START Provided records

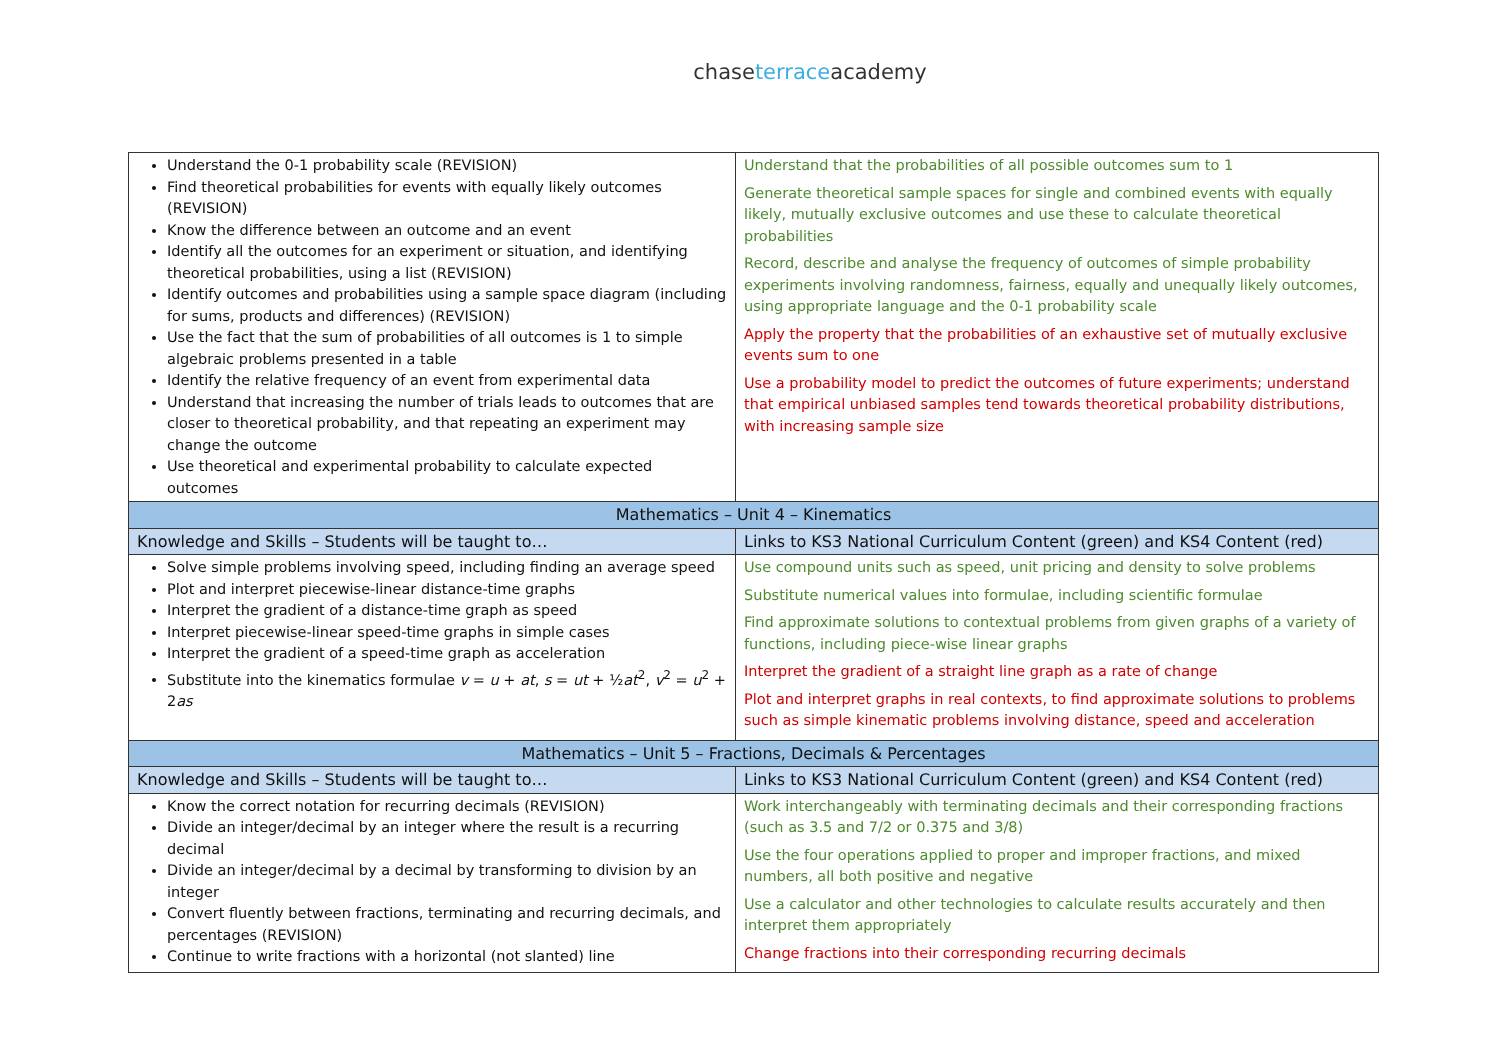chaseterraceacademy
| Understand the 0-1 probability scale (REVISION) Find theoretical probabilities for events with equally likely outcomes (REVISION) Know the difference between an outcome and an event Identify all the outcomes for an experiment or situation, and identifying theoretical probabilities, using a list (REVISION) Identify outcomes and probabilities using a sample space diagram (including for sums, products and differences) (REVISION) Use the fact that the sum of probabilities of all outcomes is 1 to simple algebraic problems presented in a table Identify the relative frequency of an event from experimental data Understand that increasing the number of trials leads to outcomes that are closer to theoretical probability, and that repeating an experiment may change the outcome Use theoretical and experimental probability to calculate expected outcomes | Understand that the probabilities of all possible outcomes sum to 1 Generate theoretical sample spaces for single and combined events with equally likely, mutually exclusive outcomes and use these to calculate theoretical probabilities Record, describe and analyse the frequency of outcomes of simple probability experiments involving randomness, fairness, equally and unequally likely outcomes, using appropriate language and the 0-1 probability scale Apply the property that the probabilities of an exhaustive set of mutually exclusive events sum to one Use a probability model to predict the outcomes of future experiments; understand that empirical unbiased samples tend towards theoretical probability distributions, with increasing sample size |
| Mathematics – Unit 4 – Kinematics | |
| Knowledge and Skills – Students will be taught to… | Links to KS3 National Curriculum Content (green) and KS4 Content (red) |
| Solve simple problems involving speed, including finding an average speed Plot and interpret piecewise-linear distance-time graphs Interpret the gradient of a distance-time graph as speed Interpret piecewise-linear speed-time graphs in simple cases Interpret the gradient of a speed-time graph as acceleration Substitute into the kinematics formulae v = u + at , s = ut + ½ at<sup>2</sup>, v<sup>2</sup> = u<sup>2</sup> + 2 as | Use compound units such as speed, unit pricing and density to solve problems Substitute numerical values into formulae, including scientific formulae Find approximate solutions to contextual problems from given graphs of a variety of functions, including piece-wise linear graphs Interpret the gradient of a straight line graph as a rate of change Plot and interpret graphs in real contexts, to find approximate solutions to problems such as simple kinematic problems involving distance, speed and acceleration |
| Mathematics – Unit 5 – Fractions, Decimals & Percentages | |
| Knowledge and Skills – Students will be taught to… | Links to KS3 National Curriculum Content (green) and KS4 Content (red) |
| Know the correct notation for recurring decimals (REVISION) Divide an integer/decimal by an integer where the result is a recurring decimal Divide an integer/decimal by a decimal by transforming to division by an integer Convert fluently between fractions, terminating and recurring decimals, and percentages (REVISION) Continue to write fractions with a horizontal (not slanted) line | Work interchangeably with terminating decimals and their corresponding fractions (such as 3.5 and 7/2 or 0.375 and 3/8) Use the four operations applied to proper and improper fractions, and mixed numbers, all both positive and negative Use a calculator and other technologies to calculate results accurately and then interpret them appropriately Change fractions into their corresponding recurring decimals |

END Provided records

Exercise brief
Return the entries above exactly and in full; do not include images.

Output for this exercise
chaseterraceacademy
| Understand the 0-1 probability scale (REVISION) Find theoretical probabilities for events with equally likely outcomes (REVISION) Know the difference between an outcome and an event Identify all the outcomes for an experiment or situation, and identifying theoretical probabilities, using a list (REVISION) Identify outcomes and probabilities using a sample space diagram (including for sums, products and differences) (REVISION) Use the fact that the sum of probabilities of all outcomes is 1 to simple algebraic problems presented in a table Identify the relative frequency of an event from experimental data Understand that increasing the number of trials leads to outcomes that are closer to theoretical probability, and that repeating an experiment may change the outcome Use theoretical and experimental probability to calculate expected outcomes | Understand that the probabilities of all possible outcomes sum to 1 Generate theoretical sample spaces for single and combined events with equally likely, mutually exclusive outcomes and use these to calculate theoretical probabilities Record, describe and analyse the frequency of outcomes of simple probability experiments involving randomness, fairness, equally and unequally likely outcomes, using appropriate language and the 0-1 probability scale Apply the property that the probabilities of an exhaustive set of mutually exclusive events sum to one Use a probability model to predict the outcomes of future experiments; understand that empirical unbiased samples tend towards theoretical probability distributions, with increasing sample size |
| Mathematics – Unit 4 – Kinematics | |
| Knowledge and Skills – Students will be taught to… | Links to KS3 National Curriculum Content (green) and KS4 Content (red) |
| Solve simple problems involving speed, including finding an average speed Plot and interpret piecewise-linear distance-time graphs Interpret the gradient of a distance-time graph as speed Interpret piecewise-linear speed-time graphs in simple cases Interpret the gradient of a speed-time graph as acceleration Substitute into the kinematics formulae v = u + at , s = ut + ½ at<sup>2</sup>, v<sup>2</sup> = u<sup>2</sup> + 2 as | Use compound units such as speed, unit pricing and density to solve problems Substitute numerical values into formulae, including scientific formulae Find approximate solutions to contextual problems from given graphs of a variety of functions, including piece-wise linear graphs Interpret the gradient of a straight line graph as a rate of change Plot and interpret graphs in real contexts, to find approximate solutions to problems such as simple kinematic problems involving distance, speed and acceleration |
| Mathematics – Unit 5 – Fractions, Decimals & Percentages | |
| Knowledge and Skills – Students will be taught to… | Links to KS3 National Curriculum Content (green) and KS4 Content (red) |
| Know the correct notation for recurring decimals (REVISION) Divide an integer/decimal by an integer where the result is a recurring decimal Divide an integer/decimal by a decimal by transforming to division by an integer Convert fluently between fractions, terminating and recurring decimals, and percentages (REVISION) Continue to write fractions with a horizontal (not slanted) line | Work interchangeably with terminating decimals and their corresponding fractions (such as 3.5 and 7/2 or 0.375 and 3/8) Use the four operations applied to proper and improper fractions, and mixed numbers, all both positive and negative Use a calculator and other technologies to calculate results accurately and then interpret them appropriately Change fractions into their corresponding recurring decimals |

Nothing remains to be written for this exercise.